-- Dataset excerpts follows --

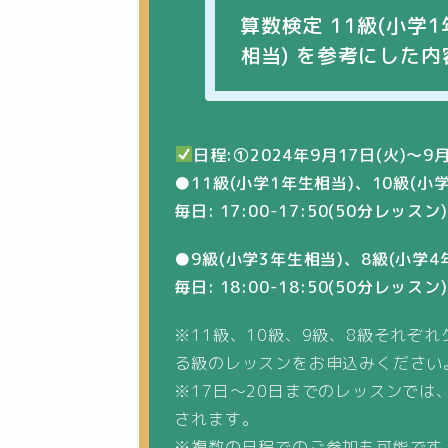
算数検定 11級(小学
相当) を参考にした
日程:
①2024年9月17日(火)～9月
●11級
(小学1年生相当)
、10級
(小
毎日: 17:00-17:50(50分レッスン)
●9級
(小学3年生相当)
、8級
(小学4
毎日: 18:00-18:50(50分レッスン)
※11級、10級、9級、8級それぞ
る級のレッスンをお申込みください
※17日～20日までのレッスンで
されます。
※複数の日程でのご参加も可能です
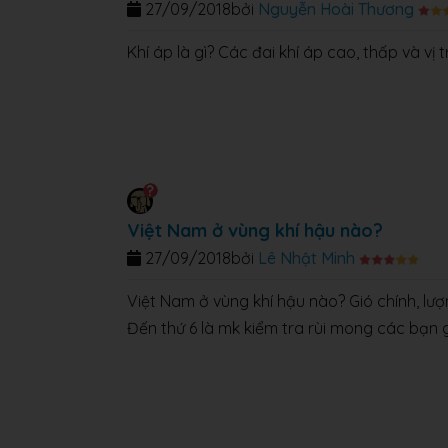
27/09/2018
bởi
Nguyễn Hoài Thương
Khí áp là gì? Các đai khí áp cao, thấp và vị 
Việt Nam ở vùng khí hậu nào?
27/09/2018
bởi
Lê Nhật Minh
Việt Nam ở vùng khí hậu nào? Gió chính, lượ
Đến thứ 6 là mk kiểm tra rùi mong các bạn g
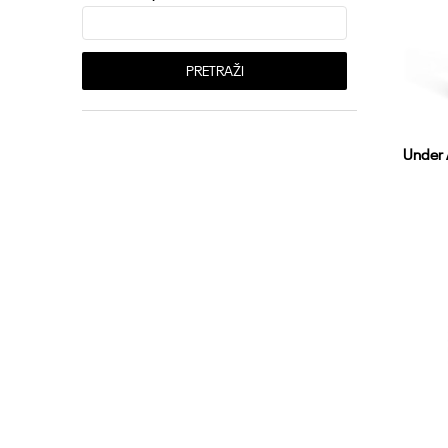
PRETRAŽI
Under
XS
SMT
XL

-- Dataset excerpts concluded --

Goal of the exercise → Only what runs from the line holding "毎日: 18:00-18:50(50分レッスン)" through the end of the entries above is to be given again, exactly, with every picture omitted.

Exercise output →
毎日: 18:00-18:50(50分レッスン)
※11級、10級、9級、8級それぞ
る級のレッスンをお申込みください
※17日～20日までのレッスンで
されます。
※複数の日程でのご参加も可能です
27/09/2018
bởi
Nguyễn Hoài Thương
Khí áp là gì? Các đai khí áp cao, thấp và vị 
Việt Nam ở vùng khí hậu nào?
27/09/2018
bởi
Lê Nhật Minh
Việt Nam ở vùng khí hậu nào? Gió chính, lượ
Đến thứ 6 là mk kiểm tra rùi mong các bạn g
PRETRAŽI
Under
XS
SMT
XL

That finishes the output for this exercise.